I find this hugely patronising to a lot of people. There is an (likely unintentional) implication of intellectual superiority along with what looks like an implicit trust in established systems and rituals that are to my mind in most respects failed and obsolete. Last century’s media today.
You keep attacking Twitter and similar modern peer information platforms, but it is exponentially better than the sources most folk had access to previously such as the tabloid and broadsheet press, even TV news, where pretty much everything you read or watch is preselected, diluted and filtered by a wealthy white English middle-aged largely male conservative public school/Oxbridge elite and/or multi-millionaire offshored press-barons. Last century we had little choice to kick against this power-base, but now we do as the internet has reduced their power exponentially. We can actually largely ignore them.
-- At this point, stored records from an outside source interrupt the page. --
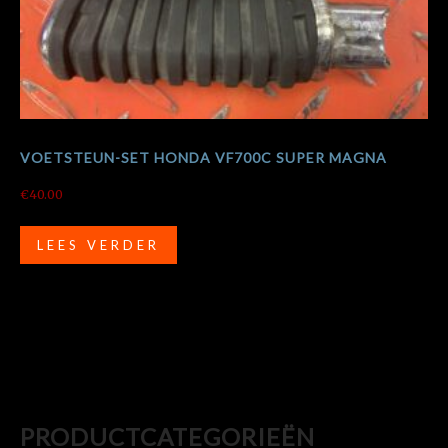
VOETSTEUN-SET HONDA VF700C SUPER MAGNA
€
40.00
LEES VERDER
PRODUCTCATEGORIEËN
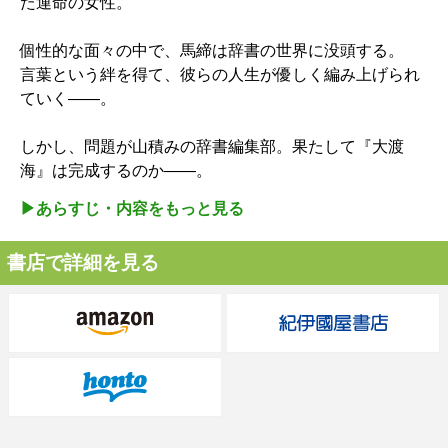
た運命の女性。
個性的な面々の中で、馬締は辞書の世界に没頭する。
言葉という絆を得て、彼らの人生が優しく編み上げられ
ていく――。
しかし、問題が山積みの辞書編集部。果たして『大渡
海』は完成するのか――。
▶︎あらすじ・内容をもっと見る
書店で詳細を見る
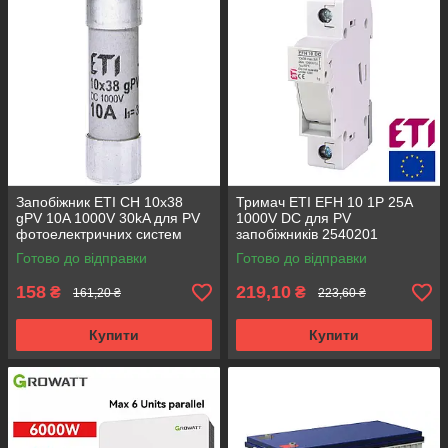
Запобіжник ETI CH 10x38
Тримач ETI EFH 10 1P 25A
gPV 10A 1000V 30kA для PV
1000V DC для PV
фотоелектричних систем
запобіжників 2540201
2625075
Готово до відправки
Готово до відправки
158
219,10
₴
₴
161,20 ₴
223,60 ₴
Купити
Купити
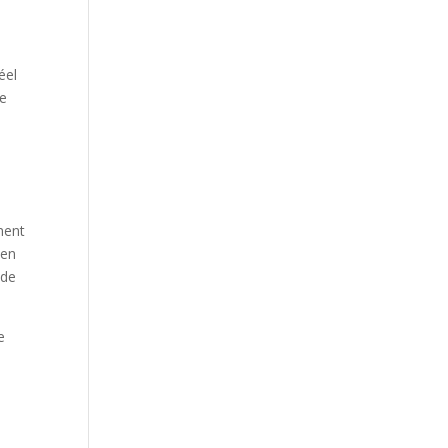
éel
se
ment
 en
 de
e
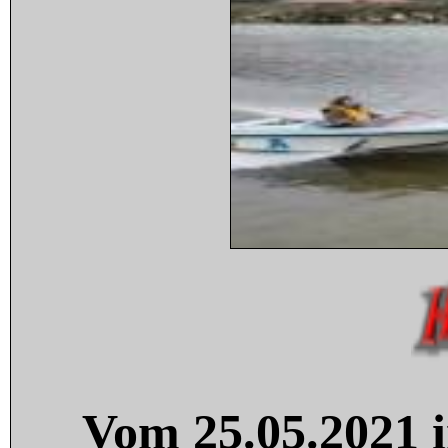
Vom 25.05.2021 i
I certainly do!
The more you engage with modern social media the less work any selection algorithm does, e.g. I see very little I have not very actively selected to follow or has been shared with me by these people, groups or organisations. If I choose to follow say Ian Hislop, The Guardian or whatever they become just another voice without preference or priority in the hundreds I have chosen to follow. They are no longer editors imposing absolute control over one of maybe two or three publications I would have bought to read in the past, they are just another voice in a crowd. They are divorced from their power. This is a huge democratisation of media. It may not be perfect, but as someone who really doesn’t want everything I read shaped by an ageing wealthy white UK-centric conservative elite it is one hell of an improvement! I realise this freedom comes with much danger, but so does a state imposing its morality, suppression and censorship.
PS FWIW I probably follow at least as much US and international stuff as I do things in the UK. Again this was exponentially harder in the pre-internet darkness. Especially for those of us with limited education and resources.